• _WHAT THE TASK REQUIRES_: Once you find a line containing the word "Right" in the entries below, copy it.

** Opening EXERCISE DATA block **

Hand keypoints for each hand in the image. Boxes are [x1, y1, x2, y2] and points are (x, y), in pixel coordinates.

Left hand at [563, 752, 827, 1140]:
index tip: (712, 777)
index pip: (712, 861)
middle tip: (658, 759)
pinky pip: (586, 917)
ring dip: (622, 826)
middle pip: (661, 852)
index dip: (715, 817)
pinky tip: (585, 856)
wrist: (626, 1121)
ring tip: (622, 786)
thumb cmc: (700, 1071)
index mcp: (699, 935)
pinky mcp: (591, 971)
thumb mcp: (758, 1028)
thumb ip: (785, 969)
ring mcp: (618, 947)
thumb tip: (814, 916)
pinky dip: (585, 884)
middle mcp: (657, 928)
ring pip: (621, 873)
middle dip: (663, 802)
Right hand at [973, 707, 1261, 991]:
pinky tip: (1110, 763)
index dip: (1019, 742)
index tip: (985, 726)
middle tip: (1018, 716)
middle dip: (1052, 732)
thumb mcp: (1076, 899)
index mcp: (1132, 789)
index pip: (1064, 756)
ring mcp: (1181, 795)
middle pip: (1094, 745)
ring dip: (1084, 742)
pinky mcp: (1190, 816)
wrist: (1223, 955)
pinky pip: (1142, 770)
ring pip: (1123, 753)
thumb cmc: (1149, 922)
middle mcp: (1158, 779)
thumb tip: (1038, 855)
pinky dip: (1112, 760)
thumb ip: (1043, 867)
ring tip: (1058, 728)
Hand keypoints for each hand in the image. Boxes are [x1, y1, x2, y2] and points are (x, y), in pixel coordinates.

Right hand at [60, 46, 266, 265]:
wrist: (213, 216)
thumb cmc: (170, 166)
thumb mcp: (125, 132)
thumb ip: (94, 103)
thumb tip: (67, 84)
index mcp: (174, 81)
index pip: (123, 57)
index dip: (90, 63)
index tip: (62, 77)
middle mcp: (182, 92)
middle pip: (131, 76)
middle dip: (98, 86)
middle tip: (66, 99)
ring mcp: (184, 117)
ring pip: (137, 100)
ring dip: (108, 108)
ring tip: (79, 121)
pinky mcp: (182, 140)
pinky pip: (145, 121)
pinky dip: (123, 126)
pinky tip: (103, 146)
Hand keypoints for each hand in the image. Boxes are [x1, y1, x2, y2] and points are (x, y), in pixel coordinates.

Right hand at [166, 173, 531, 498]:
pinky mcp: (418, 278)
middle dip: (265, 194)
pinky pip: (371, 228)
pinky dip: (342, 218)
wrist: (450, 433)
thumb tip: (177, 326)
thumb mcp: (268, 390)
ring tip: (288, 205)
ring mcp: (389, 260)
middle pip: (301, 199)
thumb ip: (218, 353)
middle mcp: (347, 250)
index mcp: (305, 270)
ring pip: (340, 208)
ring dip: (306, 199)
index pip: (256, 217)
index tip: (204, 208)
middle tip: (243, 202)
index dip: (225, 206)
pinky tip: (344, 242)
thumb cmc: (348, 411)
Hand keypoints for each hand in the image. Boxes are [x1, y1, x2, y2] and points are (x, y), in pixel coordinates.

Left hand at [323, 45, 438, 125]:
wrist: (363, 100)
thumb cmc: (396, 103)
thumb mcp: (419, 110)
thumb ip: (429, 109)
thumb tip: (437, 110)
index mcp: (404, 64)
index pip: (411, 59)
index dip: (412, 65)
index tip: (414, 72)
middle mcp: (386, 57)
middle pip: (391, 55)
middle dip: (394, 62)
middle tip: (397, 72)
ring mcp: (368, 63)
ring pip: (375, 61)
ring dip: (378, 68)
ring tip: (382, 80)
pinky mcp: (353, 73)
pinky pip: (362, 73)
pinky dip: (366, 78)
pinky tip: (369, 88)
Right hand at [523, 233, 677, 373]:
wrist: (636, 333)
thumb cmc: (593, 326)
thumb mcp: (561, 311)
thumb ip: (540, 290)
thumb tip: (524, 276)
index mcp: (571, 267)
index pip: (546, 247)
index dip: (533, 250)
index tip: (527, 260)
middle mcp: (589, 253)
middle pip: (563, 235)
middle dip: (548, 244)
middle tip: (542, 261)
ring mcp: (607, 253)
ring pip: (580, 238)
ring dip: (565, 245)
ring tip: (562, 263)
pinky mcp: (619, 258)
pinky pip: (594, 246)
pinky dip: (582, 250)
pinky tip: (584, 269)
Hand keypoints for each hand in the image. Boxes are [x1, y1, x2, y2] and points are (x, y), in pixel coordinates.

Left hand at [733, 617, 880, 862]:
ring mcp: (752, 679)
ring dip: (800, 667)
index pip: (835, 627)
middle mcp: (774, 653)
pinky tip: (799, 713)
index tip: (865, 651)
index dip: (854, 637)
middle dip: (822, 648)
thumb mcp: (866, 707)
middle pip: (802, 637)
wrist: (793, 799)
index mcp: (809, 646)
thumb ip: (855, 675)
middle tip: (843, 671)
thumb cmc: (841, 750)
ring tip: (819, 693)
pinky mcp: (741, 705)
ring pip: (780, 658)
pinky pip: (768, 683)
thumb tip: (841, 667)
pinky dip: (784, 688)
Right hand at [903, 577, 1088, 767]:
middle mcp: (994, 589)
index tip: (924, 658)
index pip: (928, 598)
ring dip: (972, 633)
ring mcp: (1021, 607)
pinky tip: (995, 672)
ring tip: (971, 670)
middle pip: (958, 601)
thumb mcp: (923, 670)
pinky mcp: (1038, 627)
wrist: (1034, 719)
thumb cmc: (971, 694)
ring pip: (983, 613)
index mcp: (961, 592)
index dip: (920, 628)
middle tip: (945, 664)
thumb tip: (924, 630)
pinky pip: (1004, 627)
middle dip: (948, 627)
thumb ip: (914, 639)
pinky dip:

** Closing EXERCISE DATA block **

• _FINISHED TASK_:
Right hand at [973, 707, 1261, 991]:
Right hand at [60, 46, 266, 265]:
Right hand at [166, 173, 531, 498]:
Right hand at [523, 233, 677, 373]:
Right hand at [903, 577, 1088, 767]:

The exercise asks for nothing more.